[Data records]

[Start of section]

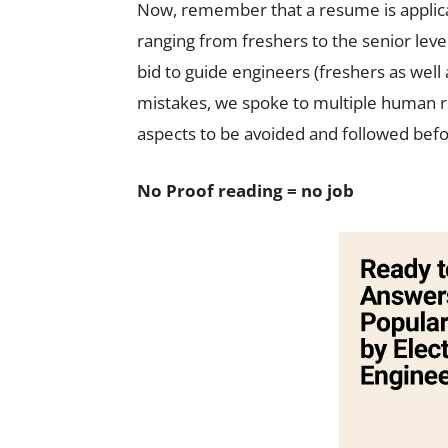
Now, remember that a resume is applicab
ranging from freshers to the senior level 
bid to guide engineers (freshers as well
mistakes, we spoke to multiple human 
aspects to be avoided and followed befor
No Proof reading = no job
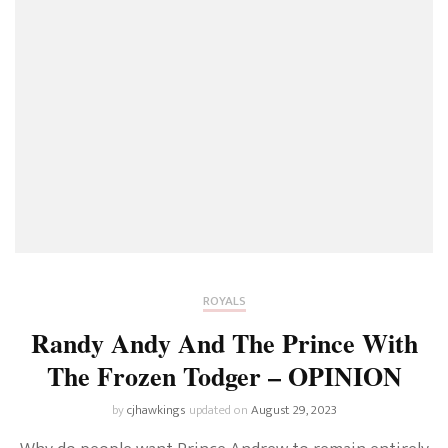
ROYALS
Randy Andy And The Prince With
The Frozen Todger – OPINION
by
cjhawkings
updated on
August 29, 2023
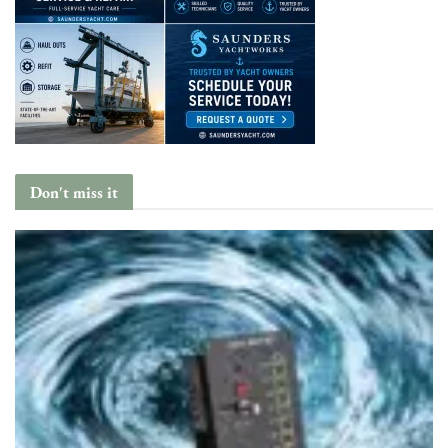
Don't miss it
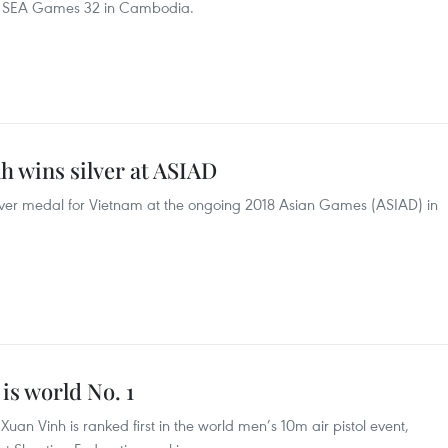
y at SEA Games 32 in Cambodia.
nh wins silver at ASIAD
silver medal for Vietnam at the ongoing 2018 Asian Games (ASIAD) in
is world No. 1
an Vinh is ranked first in the world men’s 10m air pistol event,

[End of section]

- **Prompt**
A single number is expected: the count of lines in the entries that carry the string "Games".

- **Result**
2